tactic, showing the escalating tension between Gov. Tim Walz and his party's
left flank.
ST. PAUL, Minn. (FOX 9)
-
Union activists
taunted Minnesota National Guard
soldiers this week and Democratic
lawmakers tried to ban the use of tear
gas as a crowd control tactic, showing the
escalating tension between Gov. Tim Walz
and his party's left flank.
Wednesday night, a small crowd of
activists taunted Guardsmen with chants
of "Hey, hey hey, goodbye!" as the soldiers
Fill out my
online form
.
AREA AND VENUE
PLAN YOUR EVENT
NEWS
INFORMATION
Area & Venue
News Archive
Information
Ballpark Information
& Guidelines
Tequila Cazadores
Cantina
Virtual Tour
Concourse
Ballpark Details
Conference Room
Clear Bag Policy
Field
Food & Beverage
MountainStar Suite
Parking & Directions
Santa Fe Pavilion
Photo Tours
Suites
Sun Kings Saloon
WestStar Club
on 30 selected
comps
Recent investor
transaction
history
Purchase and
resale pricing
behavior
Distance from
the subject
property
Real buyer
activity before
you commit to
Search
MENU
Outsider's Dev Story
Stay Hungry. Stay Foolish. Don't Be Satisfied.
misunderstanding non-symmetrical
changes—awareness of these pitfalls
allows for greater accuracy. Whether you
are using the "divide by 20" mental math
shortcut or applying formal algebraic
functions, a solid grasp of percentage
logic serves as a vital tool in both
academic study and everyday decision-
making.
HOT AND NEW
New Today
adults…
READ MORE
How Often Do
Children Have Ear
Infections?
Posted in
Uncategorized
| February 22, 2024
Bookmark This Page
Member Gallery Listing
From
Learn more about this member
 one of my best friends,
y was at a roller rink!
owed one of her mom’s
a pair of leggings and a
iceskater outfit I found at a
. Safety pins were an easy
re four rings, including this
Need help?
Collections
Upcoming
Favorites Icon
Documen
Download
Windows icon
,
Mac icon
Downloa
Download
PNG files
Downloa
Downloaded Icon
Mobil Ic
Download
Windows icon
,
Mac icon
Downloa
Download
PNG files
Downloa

■ **Exercise requirements**
Which lines of the records above hold the word "party"? Copy each one out.

■ **Written answer**
tactic, showing the escalating tension between Gov. Tim Walz and his party's
and his party's left flank.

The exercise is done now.